Exercise instructions:
The answer must be an exact transcription of every record.

────────────────

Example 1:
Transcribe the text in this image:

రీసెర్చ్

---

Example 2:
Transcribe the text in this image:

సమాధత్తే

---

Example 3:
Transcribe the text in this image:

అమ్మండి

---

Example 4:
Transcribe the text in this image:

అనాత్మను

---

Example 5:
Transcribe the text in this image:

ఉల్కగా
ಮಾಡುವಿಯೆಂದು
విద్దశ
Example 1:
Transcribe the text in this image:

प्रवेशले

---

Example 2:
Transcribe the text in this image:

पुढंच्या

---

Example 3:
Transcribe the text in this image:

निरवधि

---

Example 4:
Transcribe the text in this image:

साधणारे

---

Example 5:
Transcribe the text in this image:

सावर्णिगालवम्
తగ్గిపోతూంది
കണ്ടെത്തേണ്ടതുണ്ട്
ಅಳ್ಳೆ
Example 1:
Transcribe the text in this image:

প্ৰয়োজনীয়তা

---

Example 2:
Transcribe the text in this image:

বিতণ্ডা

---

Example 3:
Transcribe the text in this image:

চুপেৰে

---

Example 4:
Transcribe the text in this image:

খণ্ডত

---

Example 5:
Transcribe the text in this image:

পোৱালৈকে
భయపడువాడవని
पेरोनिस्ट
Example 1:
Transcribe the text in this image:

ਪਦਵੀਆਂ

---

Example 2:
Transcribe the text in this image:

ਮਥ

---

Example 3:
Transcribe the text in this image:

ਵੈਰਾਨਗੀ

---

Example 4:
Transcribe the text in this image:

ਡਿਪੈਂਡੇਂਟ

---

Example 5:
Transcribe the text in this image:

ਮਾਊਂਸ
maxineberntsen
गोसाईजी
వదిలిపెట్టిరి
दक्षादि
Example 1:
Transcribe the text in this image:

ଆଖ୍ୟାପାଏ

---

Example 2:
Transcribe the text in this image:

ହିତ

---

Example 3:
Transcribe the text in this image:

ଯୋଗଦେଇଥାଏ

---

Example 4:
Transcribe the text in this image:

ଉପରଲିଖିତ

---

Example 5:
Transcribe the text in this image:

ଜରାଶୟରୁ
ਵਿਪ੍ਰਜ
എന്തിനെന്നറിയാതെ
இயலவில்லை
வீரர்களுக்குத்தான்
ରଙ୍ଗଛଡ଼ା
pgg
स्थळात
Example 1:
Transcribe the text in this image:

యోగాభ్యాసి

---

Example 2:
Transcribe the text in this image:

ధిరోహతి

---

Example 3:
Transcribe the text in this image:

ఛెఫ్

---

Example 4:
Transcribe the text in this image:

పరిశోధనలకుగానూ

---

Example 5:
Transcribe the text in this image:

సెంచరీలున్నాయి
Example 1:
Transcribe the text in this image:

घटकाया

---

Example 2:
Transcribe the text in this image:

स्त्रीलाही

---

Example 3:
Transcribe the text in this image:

────────────────

Solution to this task:
Example 1:
Transcribe the text in this image:

రీసెర్చ్

---

Example 2:
Transcribe the text in this image:

సమాధత్తే

---

Example 3:
Transcribe the text in this image:

అమ్మండి

---

Example 4:
Transcribe the text in this image:

అనాత్మను

---

Example 5:
Transcribe the text in this image:

ఉల్కగా
ಮಾಡುವಿಯೆಂದು
విద్దశ
Example 1:
Transcribe the text in this image:

प्रवेशले

---

Example 2:
Transcribe the text in this image:

पुढंच्या

---

Example 3:
Transcribe the text in this image:

निरवधि

---

Example 4:
Transcribe the text in this image:

साधणारे

---

Example 5:
Transcribe the text in this image:

सावर्णिगालवम्
తగ్గిపోతూంది
കണ്ടെത്തേണ്ടതുണ്ട്
ಅಳ್ಳೆ
Example 1:
Transcribe the text in this image:

প্ৰয়োজনীয়তা

---

Example 2:
Transcribe the text in this image:

বিতণ্ডা

---

Example 3:
Transcribe the text in this image:

চুপেৰে

---

Example 4:
Transcribe the text in this image:

খণ্ডত

---

Example 5:
Transcribe the text in this image:

পোৱালৈকে
భయపడువాడవని
पेरोनिस्ट
Example 1:
Transcribe the text in this image:

ਪਦਵੀਆਂ

---

Example 2:
Transcribe the text in this image:

ਮਥ

---

Example 3:
Transcribe the text in this image:

ਵੈਰਾਨਗੀ

---

Example 4:
Transcribe the text in this image:

ਡਿਪੈਂਡੇਂਟ

---

Example 5:
Transcribe the text in this image:

ਮਾਊਂਸ
maxineberntsen
गोसाईजी
వదిలిపెట్టిరి
दक्षादि
Example 1:
Transcribe the text in this image:

ଆଖ୍ୟାପାଏ

---

Example 2:
Transcribe the text in this image:

ହିତ

---

Example 3:
Transcribe the text in this image:

ଯୋଗଦେଇଥାଏ

---

Example 4:
Transcribe the text in this image:

ଉପରଲିଖିତ

---

Example 5:
Transcribe the text in this image:

ଜରାଶୟରୁ
ਵਿਪ੍ਰਜ
എന്തിനെന്നറിയാതെ
இயலவில்லை
வீரர்களுக்குத்தான்
ରଙ୍ଗଛଡ଼ା
pgg
स्थळात
Example 1:
Transcribe the text in this image:

యోగాభ్యాసి

---

Example 2:
Transcribe the text in this image:

ధిరోహతి

---

Example 3:
Transcribe the text in this image:

ఛెఫ్

---

Example 4:
Transcribe the text in this image:

పరిశోధనలకుగానూ

---

Example 5:
Transcribe the text in this image:

సెంచరీలున్నాయి
Example 1:
Transcribe the text in this image:

घटकाया

---

Example 2:
Transcribe the text in this image:

स्त्रीलाही

---

Example 3:
Transcribe the text in this image:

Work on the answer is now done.